Microsoft announced it’s bringing ChatGPT into Bing, as well as its full Edge browser. It’s available to try out now, and it uses an enhanced version of the AI model present in ChatGPT dubbed the Prometheus model. Unlike the ChatGPT app, this enhanced version can take into account recent information, while ChatGPT can only summarize information dated back a few years.
Although ChatGPT is coming to Bing and Edge, it isn’t here yet. Microsoft has a Bing ChatGPT waitlist available, which reportedly topped more than one million sign-ups in the first 48 hours. Reports say Microsoft is rolling out the feature to select users now, so we expect a full release in the coming months.
It’s pushing the limits of ChatGPT and its usefulness, though. As we uncovered, Bing Chat is capable of some unhinged responses, and Microsoft is quickly working to bring the AI into line.

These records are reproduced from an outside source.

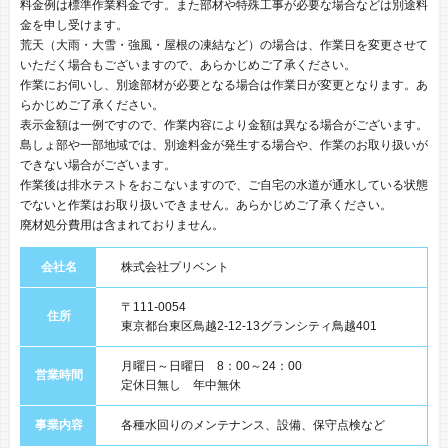
料金例は標準作業料金です。また部材や特殊工事が必要な場合などは別途料
金を申し受けます。
荒天（大雨・大雪・強風・屋根の凍結など）の場合は、作業日を変更させて
いただく場合もございますので、あらかじめご了承ください。
作業にお伺いし、別途部材が必要となる場合は作業日が変更となります。あ
らかじめご了承ください。
表示金額は一例ですので、作業内容により金額は異なる場合がございます。
島しょ部や一部地域では、別途料金が発生する場合や、作業のお取り扱いが
できない場合がございます。
作業後は排水テストをおこないますので、ご自宅の水道が通水している状態
でないと作業はお取り扱いできません。あらかじめご了承ください。
廃材処分費用は含まれておりません。
会社名
株式会社プリベント
〒111-0054
住所
東京都台東区鳥越2-12-13グランシティ鳥越401
月曜日～日曜日 8：00～24：00
営業時間
定休日無し 年中無休
事業内容
各種水回りのメンテナンス、設備、保守点検など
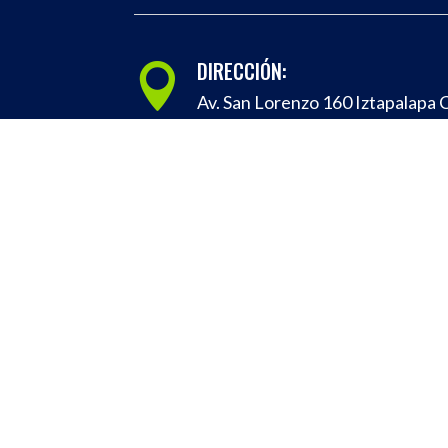
DIRECCIÓN:

Av. San Lorenzo 160 Iztapalapa C
09860, Ciudad de México, CDM
CEDIS en:
Guadalajara - Zamora
Monterrey
Chihuahua
Tijuana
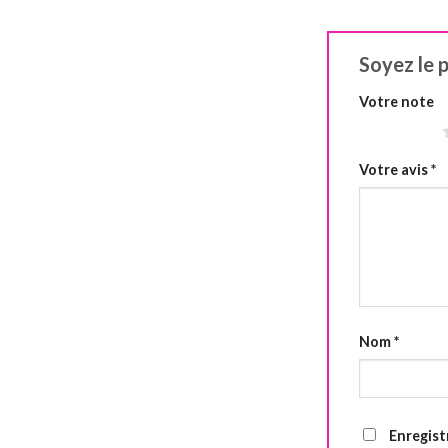
Soyez le p
Votre note
1 étoile sur 5
Votre avis
*
Nom
*
Enregist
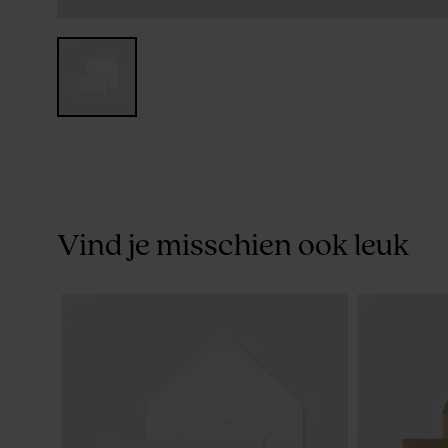
Vind je misschien ook leuk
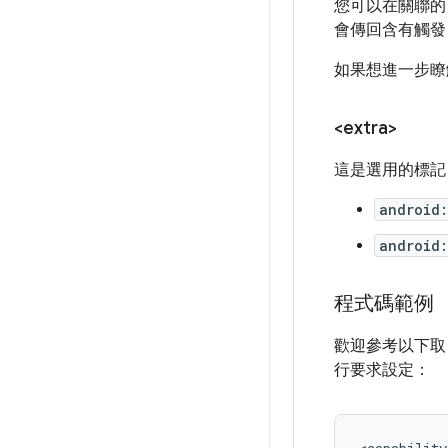
您可以在關聯
會傳回含有觸發 
如果想進一步瞭解
<extra>
這是選用的標記
android
android
程式碼範例
歡迎參考以下
行要求設定：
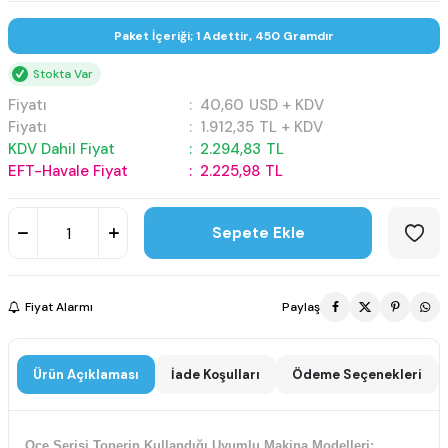
Paket İçeriği; 1 Adettir, 450 Gramdır
Stokta Var
Fiyatı
:
40,60
USD + KDV
Fiyatı
:
1.912,35
TL + KDV
KDV Dahil Fiyat
:
2.294,83
TL
EFT-Havale Fiyat
:
2.225,98
TL
Sepete Ekle
Fiyat Alarmı
Paylaş
Ürün Açıklaması
İade Koşulları
Ödeme Seçenekleri
Oce Serisi Tonerin Kullandığı Uyumlu Makina Modelleri;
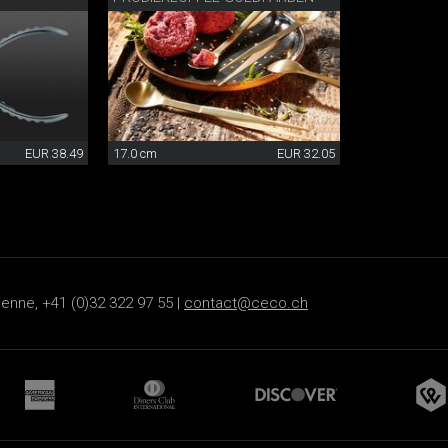
EUR 38.49
17.0 cm
EUR 32.05
ienne, +41 (0)32 322 97 55 |
contact@ceco.ch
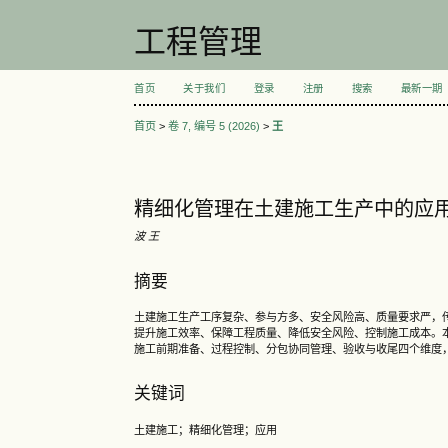
工程管理
首页
关于我们
登录
注册
搜索
最新一期
首页
>
卷 7, 编号 5 (2026)
>
王
精细化管理在土建施工生产中的应
波 王
摘要
土建施工生产工序复杂、参与方多、安全风险高、质量要求严，
提升施工效率、保障工程质量、降低安全风险、控制施工成本。本文
施工前期准备、过程控制、分包协同管理、验收与收尾四个维度
关键词
土建施工；精细化管理；应用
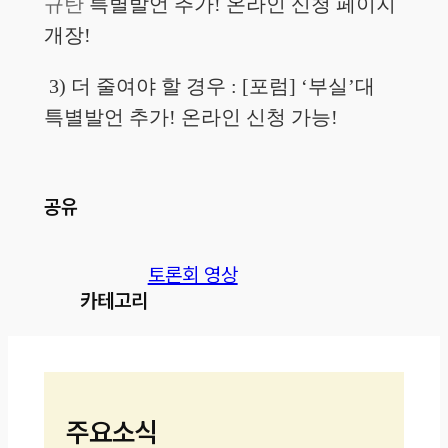
규탄
특별발언 추가! 온라인 신청 페이지
개장!
3) 더 줄여야 할 경우 : [포럼] ‘부실’대
특별발언 추가! 온라인 신청 가능!
공유
토론회 영상
카테고리
주요소식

There’s no doubt that the tech world has become obsessed with ChatGPT right now, and it’s not slowing down anytime soon. ChatGPT-4, the next iteration of the model, is supposedly going to significantly improve the accuracy and capability of ChatGPT. There’s no firm release date for it yet, but the New York Times reported that it would launch sometime in the first quarter of 2023.
But the bigger development will be how ChatGPT is integrated into other applications. Microsoft reportedly made a multibillion-dollar investment in ChatGPT, which is already starting to pay off. The first integration was in Teams Premium, with some of OpenAI’s features showing up to automate tasks and provide transcripts. With ChatGPT now available in Bing, it’s only a matter of time before we see ChatGPT and OpenAI’s other technologies wrapped into applications like PowerPoint and Word.
All that to say, if you think AI is a big deal now, just wait until it’s built into the most common applications that are used for work and school. We don’t know how or when this will start to roll out, but it’s certainly an important part of the future of ChatGPT.